◆ **Text shown**:
API merged with America’s Natural Gas Alliance at the beginning of the month (see Shale Daily, Nov. 18, 2015).
Framing the Debate
Frank Maisano, a longtime industry observer and senior principal in government relations and strategic communications for Washington, DC, law firm Bracewell & Giuliani LLP, described Gerard’s remarks Tuesday as an effort to push back against environmental activist portrayals of fossil fuel companies like ExxonMobil.
Climate change “certainly is” a growing part of the energy debate in the United States, Maisano said, “and frankly it has been part of the discussion [in the industry] for much longer than environmentalists and activists want to acknowledge.”
He criticized the investigation of ExxonMobil as “revisionist history” concerned with what happened decades ago while the industry is focused on innovating to tackle climate change now and moving forward.
“From a communications perspective, it’s clear what the environmentalists and the activists are trying to do, and they’re trying to paint Exxon as somebody who is a denier…This is all about framing the communications debate. And the environmentalists will continue to do it that way and focus on things that are really irrelevant to today’s situation, and what we have today is an environment where natural gas has had a significant impact in reducing the emissions profile of the United States,” Maisano said.
As for all the references to “science” and “data,” Maisano said Gerard is “using words that will strike the ire of people who are attacking the industry, and, I mean, it’s clever use of those words.”
The industry has done more to address climate change through its own innovation than the “more symbolic” efforts of negotiators at the United Nations climate convention in Paris last month, and that’s part of the narrative Gerard and API are promoting, Maisano said.
“Almost all of these trade associations and companies think that [climate change is] a serious challenge that they have to address. If you want to say that it’s real or not, that’s wordsmithing, and environmentalists are stuck on wordsmithing,” Maisano said. He added that “the focus that’s trying to be conveyed by industries across the board” is “that they are actually working towards a solution that is practical and already in motion.”
The 2016 Election
Announcing API’s Vote 4 Energy campaign Tuesday, Gerard also emphasized that the trade group will be arguing for an all-of-the-above, market-based energy policy heading into the 2016 elections.
“We believe we ought to have a lot more conversation about what natural gas has done as a solution. There are those that want to get in this conversation of, ”Well are you for or are you against this or that?’ or, ”Do you deny this or that?’ Let’s look at the data. Let’s look at the science. Let’s see what’s really happening today…because of free market principles where cleaner-burning fuel is being brought to market,” Gerard said.
He added, “That’s why we take issue with some of the approaches being proposed around the world as to solutions. We believe our solution is based in facts and experience. It’s not an ideology. It’s not based on theoretical foundations. We’ve demonstrated it right here at home, and we believe that’s what’s missing in the conversations.”
For his part, Maisano said debates about energy policy are likely to become more partisan as the presidential election looms.
“The election cycle tends to bring out the worst in our policy debate,” Maisano said. “It doesn’t tend to get as serious as it probably should because we focus on soundbites and who struck John and things like that. And so I’m not confident that we’re going to have a very serious discussion on this. I’m hopeful, but I’m not confident. Part of the way that you try to position the debate is to put it in the context of what’s politically possible and what’s reality now, and that’s really where Gerard has laid down a marker.”

◆ **Input data**:
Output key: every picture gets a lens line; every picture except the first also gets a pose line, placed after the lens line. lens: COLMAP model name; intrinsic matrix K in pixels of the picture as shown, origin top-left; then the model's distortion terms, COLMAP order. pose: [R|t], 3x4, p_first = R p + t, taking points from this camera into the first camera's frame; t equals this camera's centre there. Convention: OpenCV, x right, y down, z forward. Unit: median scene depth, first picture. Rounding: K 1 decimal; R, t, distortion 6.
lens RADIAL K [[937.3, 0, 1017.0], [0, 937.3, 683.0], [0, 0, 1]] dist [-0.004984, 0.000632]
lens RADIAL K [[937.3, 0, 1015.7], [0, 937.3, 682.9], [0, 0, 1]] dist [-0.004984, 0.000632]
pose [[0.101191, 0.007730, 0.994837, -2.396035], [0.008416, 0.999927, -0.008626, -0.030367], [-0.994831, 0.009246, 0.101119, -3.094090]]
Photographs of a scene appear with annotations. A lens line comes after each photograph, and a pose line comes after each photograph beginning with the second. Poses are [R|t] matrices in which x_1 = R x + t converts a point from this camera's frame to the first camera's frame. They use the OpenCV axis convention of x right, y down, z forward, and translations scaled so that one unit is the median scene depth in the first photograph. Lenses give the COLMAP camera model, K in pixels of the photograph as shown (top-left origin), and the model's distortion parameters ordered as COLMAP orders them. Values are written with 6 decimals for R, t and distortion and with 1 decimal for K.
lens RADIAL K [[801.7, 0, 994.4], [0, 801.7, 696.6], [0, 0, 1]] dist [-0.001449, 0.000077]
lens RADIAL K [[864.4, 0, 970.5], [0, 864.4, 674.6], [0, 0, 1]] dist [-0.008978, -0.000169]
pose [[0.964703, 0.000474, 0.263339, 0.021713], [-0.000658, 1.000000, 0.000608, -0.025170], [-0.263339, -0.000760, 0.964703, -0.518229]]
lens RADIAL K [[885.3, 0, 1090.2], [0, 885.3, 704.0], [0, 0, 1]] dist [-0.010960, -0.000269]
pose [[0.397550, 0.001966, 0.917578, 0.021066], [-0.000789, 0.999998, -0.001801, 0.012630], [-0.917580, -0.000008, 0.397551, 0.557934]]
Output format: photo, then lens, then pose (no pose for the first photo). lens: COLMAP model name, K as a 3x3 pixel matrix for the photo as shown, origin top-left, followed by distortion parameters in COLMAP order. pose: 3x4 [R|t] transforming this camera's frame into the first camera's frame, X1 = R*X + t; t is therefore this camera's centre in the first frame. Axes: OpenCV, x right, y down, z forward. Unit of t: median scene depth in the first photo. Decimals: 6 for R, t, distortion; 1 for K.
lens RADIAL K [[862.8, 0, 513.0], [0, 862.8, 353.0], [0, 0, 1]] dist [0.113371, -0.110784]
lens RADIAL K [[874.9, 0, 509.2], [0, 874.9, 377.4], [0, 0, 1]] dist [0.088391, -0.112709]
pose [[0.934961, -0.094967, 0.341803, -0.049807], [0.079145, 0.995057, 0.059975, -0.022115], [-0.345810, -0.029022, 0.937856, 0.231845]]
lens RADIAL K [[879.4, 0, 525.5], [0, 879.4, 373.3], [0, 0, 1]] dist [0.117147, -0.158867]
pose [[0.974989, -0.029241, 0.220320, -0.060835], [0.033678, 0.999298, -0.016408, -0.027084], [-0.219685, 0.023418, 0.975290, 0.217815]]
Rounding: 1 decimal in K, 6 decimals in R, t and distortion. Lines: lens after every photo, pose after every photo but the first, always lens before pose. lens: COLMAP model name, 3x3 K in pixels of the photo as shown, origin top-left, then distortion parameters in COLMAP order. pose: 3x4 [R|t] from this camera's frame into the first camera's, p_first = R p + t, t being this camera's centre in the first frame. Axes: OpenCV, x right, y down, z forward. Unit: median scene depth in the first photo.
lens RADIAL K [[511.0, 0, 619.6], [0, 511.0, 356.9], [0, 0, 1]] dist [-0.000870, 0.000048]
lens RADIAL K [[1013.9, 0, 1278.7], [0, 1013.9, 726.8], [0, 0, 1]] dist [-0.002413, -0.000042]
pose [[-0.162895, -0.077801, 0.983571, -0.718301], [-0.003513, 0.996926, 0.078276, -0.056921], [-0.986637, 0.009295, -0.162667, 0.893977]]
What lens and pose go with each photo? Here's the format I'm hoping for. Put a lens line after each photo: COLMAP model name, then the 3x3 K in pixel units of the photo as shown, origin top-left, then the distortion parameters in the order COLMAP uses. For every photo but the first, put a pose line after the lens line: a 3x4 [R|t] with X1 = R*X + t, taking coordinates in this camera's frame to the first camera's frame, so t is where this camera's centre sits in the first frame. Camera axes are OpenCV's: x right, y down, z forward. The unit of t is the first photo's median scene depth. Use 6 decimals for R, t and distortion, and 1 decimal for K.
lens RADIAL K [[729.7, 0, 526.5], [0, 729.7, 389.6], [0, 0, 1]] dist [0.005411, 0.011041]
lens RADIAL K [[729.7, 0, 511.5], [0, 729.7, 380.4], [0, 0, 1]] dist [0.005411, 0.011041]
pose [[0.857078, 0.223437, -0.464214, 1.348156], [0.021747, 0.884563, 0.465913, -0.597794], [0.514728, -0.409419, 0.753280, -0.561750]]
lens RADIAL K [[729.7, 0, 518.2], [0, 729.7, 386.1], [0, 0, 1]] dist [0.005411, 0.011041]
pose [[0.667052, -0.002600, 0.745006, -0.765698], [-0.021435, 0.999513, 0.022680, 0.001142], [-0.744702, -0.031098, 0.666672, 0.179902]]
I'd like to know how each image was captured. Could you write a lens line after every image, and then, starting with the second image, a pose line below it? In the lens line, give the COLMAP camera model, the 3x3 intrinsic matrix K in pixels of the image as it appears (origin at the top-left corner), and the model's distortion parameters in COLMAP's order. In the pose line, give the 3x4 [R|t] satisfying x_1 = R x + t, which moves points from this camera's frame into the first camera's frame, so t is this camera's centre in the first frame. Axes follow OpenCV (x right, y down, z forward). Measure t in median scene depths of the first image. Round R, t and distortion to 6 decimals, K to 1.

◆ **Exercise requirements**:
Rewrite the article on API and climate change from "The industry has" to "promoting, Maisano said.", putting "diplomats" in place of "negotiators".

◆ **Written response**:
The industry has done more to address climate change through its own innovation than the “more symbolic” efforts of diplomats at the United Nations climate convention in Paris last month, and that’s part of the narrative Gerard and API are promoting, Maisano said.